Sunday, July 7, 2013
THE ILLUSION OF RUGGED INDIVIDUALISM
I am not a self made person. No one is. We depend on our fellow human beings, whether parents, siblings, relatives, neighbors, teachers, or hundreds of others who influence our lives. I owe my academic life to the dedication of my elementary, junior high, and high school teachers, who encouraged me, praised me, and greatly expanded my knowledge. I learned from my father how to read a lot and how to learn from those who call themselves communists, liberals, Democrats, Republicans, conservatives, and even reactionaries. I learned from my blind teacher, Morris Cohen, while reading the classics of Western Civilization to him, that every generation experiences existential issues and we respond in different ways. I consider myself an amalgam of Job, Ecclesiastes, Plato, Socrates, Aeschylus, Sophocles, Euripides, Aristotle, Epictetus, Epicurus, Marcus Aurelius, Dante, Machiavelli, Rabelais, Montaigne, Francis Bacon, Pepys, Copernicus, Galileo, Condorcet, Darwin, and Freud.

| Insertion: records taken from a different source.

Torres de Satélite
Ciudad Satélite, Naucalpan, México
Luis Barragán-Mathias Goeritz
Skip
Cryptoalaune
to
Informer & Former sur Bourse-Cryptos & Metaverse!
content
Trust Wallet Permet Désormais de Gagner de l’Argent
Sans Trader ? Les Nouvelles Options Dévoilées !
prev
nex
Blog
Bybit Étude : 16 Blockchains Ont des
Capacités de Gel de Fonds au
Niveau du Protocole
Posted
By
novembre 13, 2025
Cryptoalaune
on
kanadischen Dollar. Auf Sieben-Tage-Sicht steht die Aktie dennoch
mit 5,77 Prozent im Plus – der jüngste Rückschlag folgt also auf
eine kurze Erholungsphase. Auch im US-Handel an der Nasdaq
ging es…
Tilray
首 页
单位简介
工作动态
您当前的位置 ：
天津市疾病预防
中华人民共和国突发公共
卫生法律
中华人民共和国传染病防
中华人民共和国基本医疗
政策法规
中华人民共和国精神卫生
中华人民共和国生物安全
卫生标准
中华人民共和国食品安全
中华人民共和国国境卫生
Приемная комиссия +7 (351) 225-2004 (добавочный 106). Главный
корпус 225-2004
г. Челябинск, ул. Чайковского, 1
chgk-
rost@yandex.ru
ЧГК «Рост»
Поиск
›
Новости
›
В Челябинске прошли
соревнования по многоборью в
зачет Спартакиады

All of that before I attended NYU as an undergraduate. I assimilated Muller as my mentor at Indiana University. Throughout my life ideas have come from reading essays, classics, and novels. I even learned as a child reading comic books (True Comics and Real Heroes were my favorites) and used that knowledge even in the Honors College at Stony Brook University (I remembered that the first submarine was used in the Revolutionary War in New York Harbor thanks to True Comics).
I am doubtful when people proclaim they are rugged individualists and that depending on others is a sign of weakness or a weak personality seeking a dole or stealing the “hard earned” profits of the thrifty. I think of Bounderby in Charles Dickens’s novel, Hard Times, who proclaimed he was a self made millionaire. He was a phony. We are social beings. We get depressed or go mad if we are isolated from other human beings. No one of us can make all the things we need to live – our clothes, growing our food, slaughtering our animals, making our pencils and paper, building our homes, making our own airplanes, making our own phones and computers. We benefit from diversity. The less diverse we are and the more we share a common set of beliefs, the more narrow and intolerant we can become, narrowing the universe around us. I praise the person who gave the money that enabled me to go to NYU on a scholarship. I praise the government for providing the National Science Foundation and the National Institutes of Health that provided fellowships so I could benefit from graduate studies and research at Indiana University. I thank the people of Indiana and the people of New York for supporting through their tax dollars two first rate centers of learning – Indiana University and Stony Brook University. I thank government regulators for protecting my health and providing confidence that the foods I eat, the air I breathe, and the medicines I require, have been screened for agents that can induce mutations, cancers, or cause birth defects. If I had not had this generosity of society and individuals caring about each other I would not be writing this article. I would have made a living as an elevator operator like my father. There is nothing wrong with hard labor but what a pleasure it is to write and teach and share the knowledge I have gained to a far wider portion of humanity. Thank you, all of you, for your kindness.